Performance elements from the Arctic research plan

  • 6.1.1 Continue to conduct and coordinate monitoring and modeling of permafrost temperature across a wide range of terrain units and climatic zones and to use obtained data to refine relationships between the ground thermal regime of shallow and deep permafrost and terrain properties.
  • 6.1.2 Conduct field-based research that examines and quantifies relationships among surface topography, vegetation composition, hydrology, disturbance effects (including fire and thermokarst), and geophysical processes in permafrost soils to feed directly into models, decision support tools, and predictive analyses.
  • 6.1.3 Support field-based research to improve understanding of how changes to Arctic lake and river ecosystems affect permafrost stability, water availability, and habitat provision, with a particular focus on wintertime ice regimes.

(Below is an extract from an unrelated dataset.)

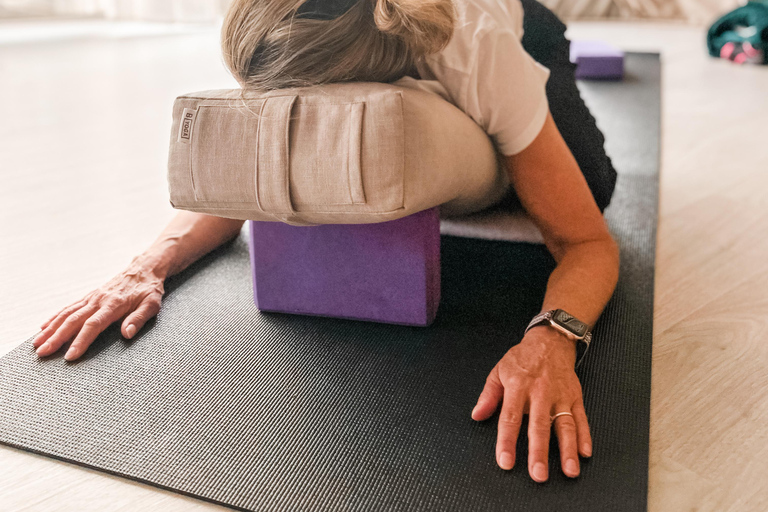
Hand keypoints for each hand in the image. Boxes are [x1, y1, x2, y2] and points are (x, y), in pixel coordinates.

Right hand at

  • 6.1.4 Integrate field, laboratory, and remote sensing information to map local, regional, and global permafrost-influenced landscape dynamics and their impact on vegetation, hydrology, terrestrial and aquatic ecosystems, and soil carbon dynamics in the Arctic. Develop spatially-explicit decision support systems and predictive tools.
  • 6.1.5 Support activities, including the SEARCH Permafrost Action Team, to foster continued efforts to link multi-agency investments while expanding empirical datasets and synthesizing information that will inform the development of an updated permafrost ground ice content map for Alaska.